• Problem to solve: Pull every line holding the word "tureckiej" from the data below and copy it.

• Records supplied:
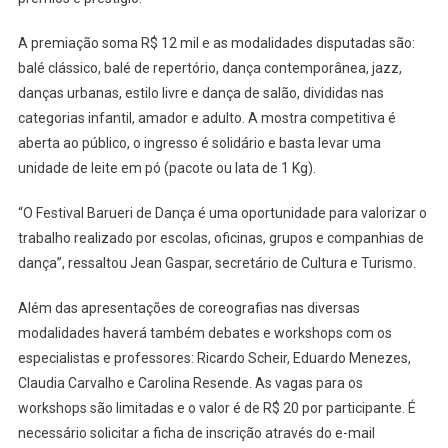
No
Festival
A premiação soma R$ 12 mil e as modalidades disputadas são:
Barueri
balé clássico, balé de repertório, dança contemporânea, jazz,
De
danças urbanas, estilo livre e dança de salão, divididas nas
Dança
categorias infantil, amador e adulto. A mostra competitiva é
aberta ao público, o ingresso é solidário e basta levar uma
unidade de leite em pó (pacote ou lata de 1 Kg).
“O Festival Barueri de Dança é uma oportunidade para valorizar o
trabalho realizado por escolas, oficinas, grupos e companhias de
dança”, ressaltou Jean Gaspar, secretário de Cultura e Turismo.
Além das apresentações de coreografias nas diversas
modalidades haverá também debates e workshops com os
especialistas e professores: Ricardo Scheir, Eduardo Menezes,
Claudia Carvalho e Carolina Resende. As vagas para os
workshops são limitadas e o valor é de R$ 20 por participante. É
necessário solicitar a ficha de inscrição através do e-mail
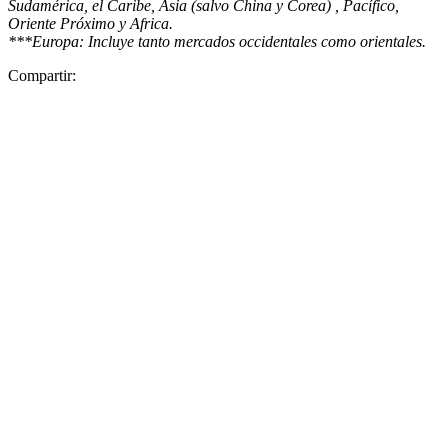
Sudamérica, el Caribe, Asia (salvo China y Corea) , Pacífico,
Oriente Próximo y Africa.
***Europa: Incluye tanto mercados occidentales como orientales.
Compartir:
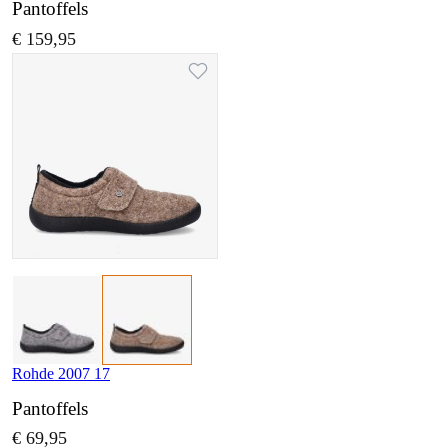
Pantoffels
€ 159,95
Rohde 2007 17
Pantoffels
€ 69,95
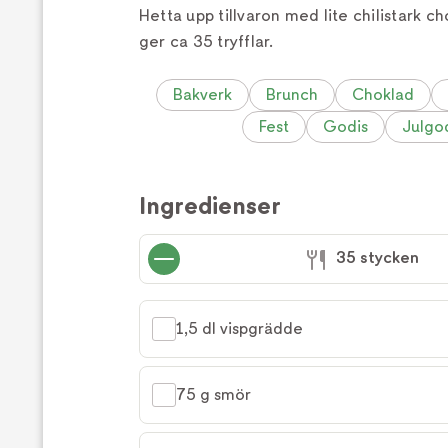
Hetta upp tillvaron med lite chilistark c
ger ca 35 tryfflar.
Bakverk
Brunch
Choklad
Fest
Godis
Julgo
Ingredienser
35 stycken
1,5 dl vispgrädde
75 g smör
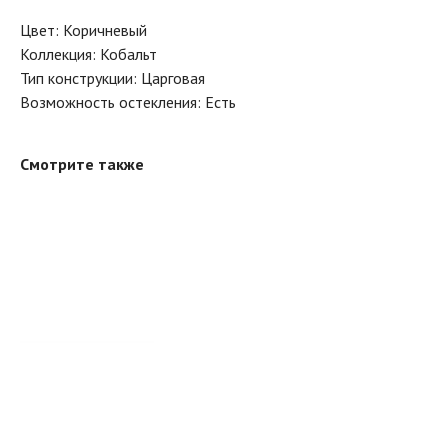
Цвет: Коричневый
Коллекция: Кобальт
Тип конструкции: Царговая
Возможность остекления: Есть
Смотрите также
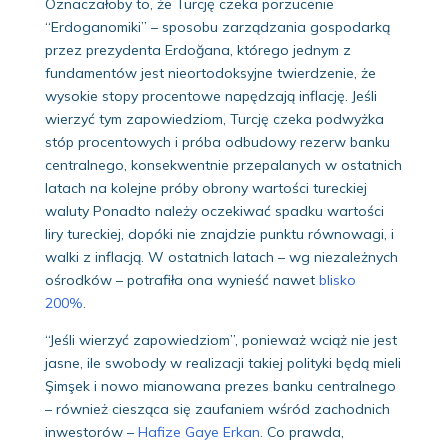
Oznaczałoby to, że Turcję czeka porzucenie
“Erdoganomiki” – sposobu zarządzania gospodarką
przez prezydenta Erdoğana, którego jednym z
fundamentów jest nieortodoksyjne twierdzenie, że
wysokie stopy procentowe napędzają inflację. Jeśli
wierzyć tym zapowiedziom, Turcję czeka podwyżka
stóp procentowych i próba odbudowy rezerw banku
centralnego, konsekwentnie przepalanych w ostatnich
latach na kolejne próby obrony wartości tureckiej
waluty Ponadto należy oczekiwać spadku wartości
liry tureckiej, dopóki nie znajdzie punktu równowagi, i
walki z inflacją. W ostatnich latach – wg niezależnych
ośrodków – potrafiła ona wynieść nawet
blisko
200%
.
“Jeśli wierzyć zapowiedziom”, ponieważ wciąż nie jest
jasne, ile swobody w realizacji takiej polityki będą mieli
Şimşek i nowo mianowana prezes banku centralnego
– również ciesząca się zaufaniem wśród zachodnich
inwestorów –
Hafize Gaye Erkan
. Co prawda,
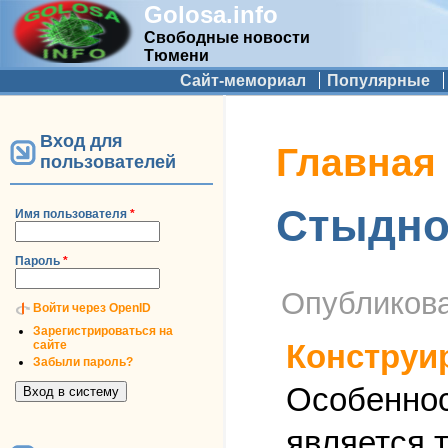
Golosa.info
Свободные новости
Тюмени
Дополнительное меню
Сайт-мемориал
Популярные
Вход для
Вы здесь
Главная
пользователей
Стыдно
Имя пользователя
*
Пароль
*
Опубликов
Войти через OpenID
Зарегистрироваться на
сайте
Конструи
Забыли пароль?
Особеннос
является т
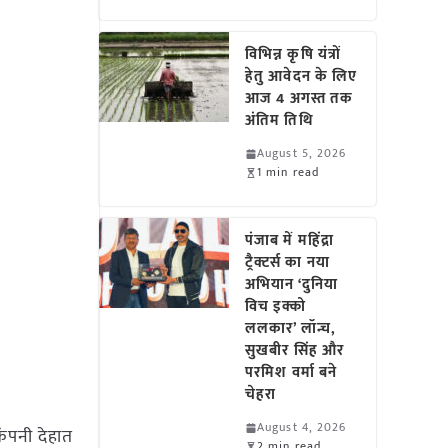
विभिन्न कृषि यंत्रों
हेतु आवेदन के लिए
आज 4 अगस्त तक
अंतिम तिथि
August 5, 2026
1 min read
पंजाब में महिंद्रा
ट्रैक्टर्स का नया
अभियान ‘दुनिया
विच इक्को
ललकार’ लॉन्च,
सुखबीर सिंह और
परमिश वर्मा बने
चेहरा
August 4, 2026
कंपनी देहात
2 min read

• Response box:
latach na kolejne próby obrony wartości tureckiej
liry tureckiej, dopóki nie znajdzie punktu równowagi, i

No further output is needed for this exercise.